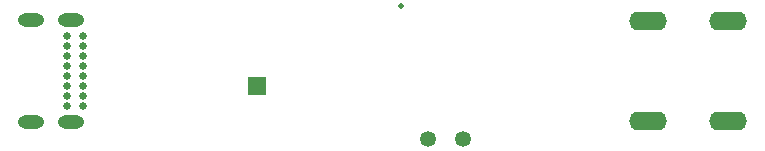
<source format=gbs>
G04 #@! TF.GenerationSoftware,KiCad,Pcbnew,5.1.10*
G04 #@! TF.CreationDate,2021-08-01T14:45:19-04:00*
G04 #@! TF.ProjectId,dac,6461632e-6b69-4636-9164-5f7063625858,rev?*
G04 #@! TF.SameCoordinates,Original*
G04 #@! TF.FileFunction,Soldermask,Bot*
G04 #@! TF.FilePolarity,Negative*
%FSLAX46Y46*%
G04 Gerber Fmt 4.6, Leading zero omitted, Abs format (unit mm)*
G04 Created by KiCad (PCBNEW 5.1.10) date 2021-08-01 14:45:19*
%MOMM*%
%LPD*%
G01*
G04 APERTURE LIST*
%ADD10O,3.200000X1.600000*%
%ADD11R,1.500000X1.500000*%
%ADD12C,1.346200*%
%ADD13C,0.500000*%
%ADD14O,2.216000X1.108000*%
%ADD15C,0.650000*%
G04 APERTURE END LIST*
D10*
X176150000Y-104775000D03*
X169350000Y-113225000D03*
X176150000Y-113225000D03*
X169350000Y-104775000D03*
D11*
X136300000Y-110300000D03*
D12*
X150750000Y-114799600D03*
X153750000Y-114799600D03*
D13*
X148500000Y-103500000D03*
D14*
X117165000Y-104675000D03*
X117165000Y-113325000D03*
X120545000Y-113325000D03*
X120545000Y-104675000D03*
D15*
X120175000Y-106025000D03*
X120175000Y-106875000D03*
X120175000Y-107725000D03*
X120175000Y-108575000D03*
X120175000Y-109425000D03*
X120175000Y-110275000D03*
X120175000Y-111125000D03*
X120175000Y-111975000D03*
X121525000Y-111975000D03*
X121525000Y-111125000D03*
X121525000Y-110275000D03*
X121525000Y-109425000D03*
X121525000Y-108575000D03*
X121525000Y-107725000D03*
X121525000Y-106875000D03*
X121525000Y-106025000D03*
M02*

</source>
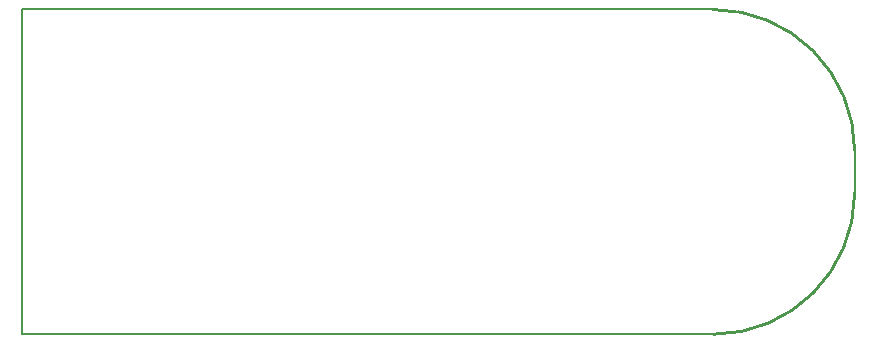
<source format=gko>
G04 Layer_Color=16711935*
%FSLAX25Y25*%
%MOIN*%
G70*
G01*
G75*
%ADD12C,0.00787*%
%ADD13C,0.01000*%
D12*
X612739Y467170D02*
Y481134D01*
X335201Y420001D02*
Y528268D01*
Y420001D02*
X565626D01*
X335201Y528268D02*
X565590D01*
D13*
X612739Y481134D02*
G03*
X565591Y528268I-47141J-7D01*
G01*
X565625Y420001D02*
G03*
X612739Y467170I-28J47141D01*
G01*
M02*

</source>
^^^^^^^^
> Exercise prompt: Repeat the material above exactly, so that every entry appears but no picture does.

> Task output:
<source format=gbs>
G04 #@! TF.GenerationSoftware,KiCad,Pcbnew,5.1.10*
G04 #@! TF.CreationDate,2021-08-01T14:45:19-04:00*
G04 #@! TF.ProjectId,dac,6461632e-6b69-4636-9164-5f7063625858,rev?*
G04 #@! TF.SameCoordinates,Original*
G04 #@! TF.FileFunction,Soldermask,Bot*
G04 #@! TF.FilePolarity,Negative*
%FSLAX46Y46*%
G04 Gerber Fmt 4.6, Leading zero omitted, Abs format (unit mm)*
G04 Created by KiCad (PCBNEW 5.1.10) date 2021-08-01 14:45:19*
%MOMM*%
%LPD*%
G01*
G04 APERTURE LIST*
%ADD10O,3.200000X1.600000*%
%ADD11R,1.500000X1.500000*%
%ADD12C,1.346200*%
%ADD13C,0.500000*%
%ADD14O,2.216000X1.108000*%
%ADD15C,0.650000*%
G04 APERTURE END LIST*
D10*
X176150000Y-104775000D03*
X169350000Y-113225000D03*
X176150000Y-113225000D03*
X169350000Y-104775000D03*
D11*
X136300000Y-110300000D03*
D12*
X150750000Y-114799600D03*
X153750000Y-114799600D03*
D13*
X148500000Y-103500000D03*
D14*
X117165000Y-104675000D03*
X117165000Y-113325000D03*
X120545000Y-113325000D03*
X120545000Y-104675000D03*
D15*
X120175000Y-106025000D03*
X120175000Y-106875000D03*
X120175000Y-107725000D03*
X120175000Y-108575000D03*
X120175000Y-109425000D03*
X120175000Y-110275000D03*
X120175000Y-111125000D03*
X120175000Y-111975000D03*
X121525000Y-111975000D03*
X121525000Y-111125000D03*
X121525000Y-110275000D03*
X121525000Y-109425000D03*
X121525000Y-108575000D03*
X121525000Y-107725000D03*
X121525000Y-106875000D03*
X121525000Y-106025000D03*
M02*

</source>
<source format=gko>
G04 Layer_Color=16711935*
%FSLAX25Y25*%
%MOIN*%
G70*
G01*
G75*
%ADD12C,0.00787*%
%ADD13C,0.01000*%
D12*
X612739Y467170D02*
Y481134D01*
X335201Y420001D02*
Y528268D01*
Y420001D02*
X565626D01*
X335201Y528268D02*
X565590D01*
D13*
X612739Y481134D02*
G03*
X565591Y528268I-47141J-7D01*
G01*
X565625Y420001D02*
G03*
X612739Y467170I-28J47141D01*
G01*
M02*

</source>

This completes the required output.